Die Pflege beklagt seit Jahren Personalmangel. Eine Lösung sieht die Branche aber offenbar weniger in besseren Arbeitsbedingungen und höheren Löhnen als in der Abwerbung ausländischer Fachkräfte, die offiziell als Hilfskräfte eingestellt, überarbeitet und mit dem Mindestlohn vergütet werden – oder noch nicht mal mit dem Mindestlohn. In der häuslichen Betreuung leisten osteuropäische Pflegerinnen oft mehrere Monate lang rund um die Uhr Pflegearbeit und Bereitschaftsdienst und werden für nur 30 oder 40 Stunden pro Woche bezahlt. Laut dem Branchenverband sind schätzungsweise 700.000 Frauen pro Jahr davon betroffen. Die offensichtliche Rechtswidrigkeit dieser Praxis wurde im letzten Juni vom Bundesarbeitsgericht per Grundsatzurteil verbrieft. Geändert hat das bislang nichts. Expertinnen und Experten gehen davon aus, dass ukrainische Frauen vor allem in der 24h-Stunden- Betreuung oder in Heimen mit Personalnot eingesetzt werden könnten. Gerade dort sind die Arbeitsbedingungen am schlechtesten.
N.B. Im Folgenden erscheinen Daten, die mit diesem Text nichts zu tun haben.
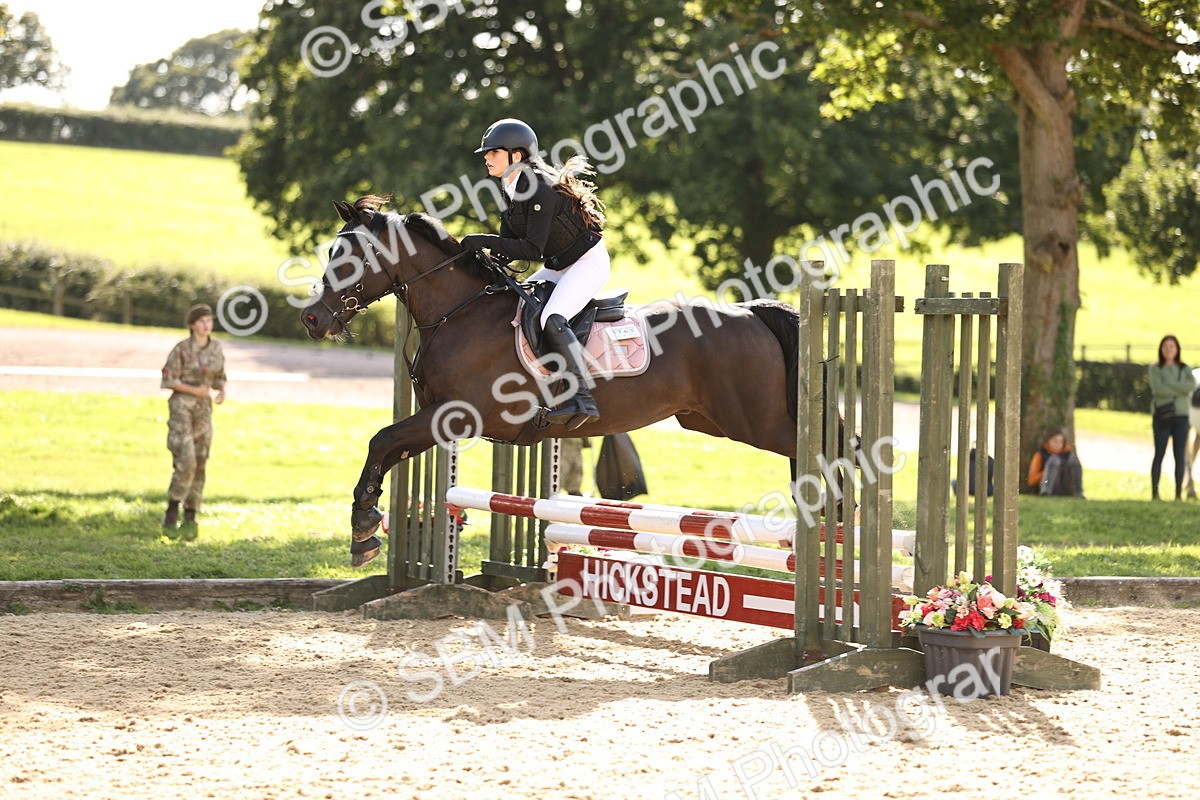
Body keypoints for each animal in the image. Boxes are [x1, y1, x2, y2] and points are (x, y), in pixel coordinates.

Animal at [302, 195, 827, 565]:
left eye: (348, 258)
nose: (311, 319)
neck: (458, 313)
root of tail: (751, 311)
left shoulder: (457, 415)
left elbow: (381, 438)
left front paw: (363, 526)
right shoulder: (438, 421)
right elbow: (386, 449)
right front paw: (366, 526)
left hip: (753, 421)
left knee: (822, 445)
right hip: (708, 420)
Der Bundesverband für häusliche Betreuung und Pflege warnt vor einer hohen Ausbeutungsgefahr und befürchtet, dass Ukrainerinnen gezwungen werden könnten, für »einen Bruchteil« des ohnehin niedrigen Lohnes zu arbeiten.

Die Ernte erledigten in Deutschland jahrelang Frauen und Männer aus Polen, später vor allem aus Rumänien. Bezahlt wird der Knochenjob oft im Akkord, häufig unter dem Mindestlohn. Leider seien diese Bedingungen selbst für die Rumäninnen und Rumänen allmählich »unattraktiv« geworden, konstatierten Bauernvertreter in den letzten Jahren immer wieder. Die Lösung? Im Rahmen bilateraler Vermittlungsabkommen mit Georgien und der Ukraine wurde nun Personal aus noch ärmeren Ländern herangeschafft, um an den alten Arbeitsbedingungen nichts ändern zu müssen. Eine dieser Arbeiterinnen war die Ukrainerin Viktoria Szolomka, die im Sommer 2020 auf einem bayrischen Gurkenhof arbeitete und sich dort mit Corona infizierte. Ihr Arbeitgeber, der es mit den Corona-Schutzregeln für seine Beschäftigten ohnehin nicht so genau genommen haben soll, meldete sie kurzerhand bei der Krankenversicherung ab, während sie mit schweren Nieren-, Herz- und Lungenproblemen monatelang im Krankenhaus lag.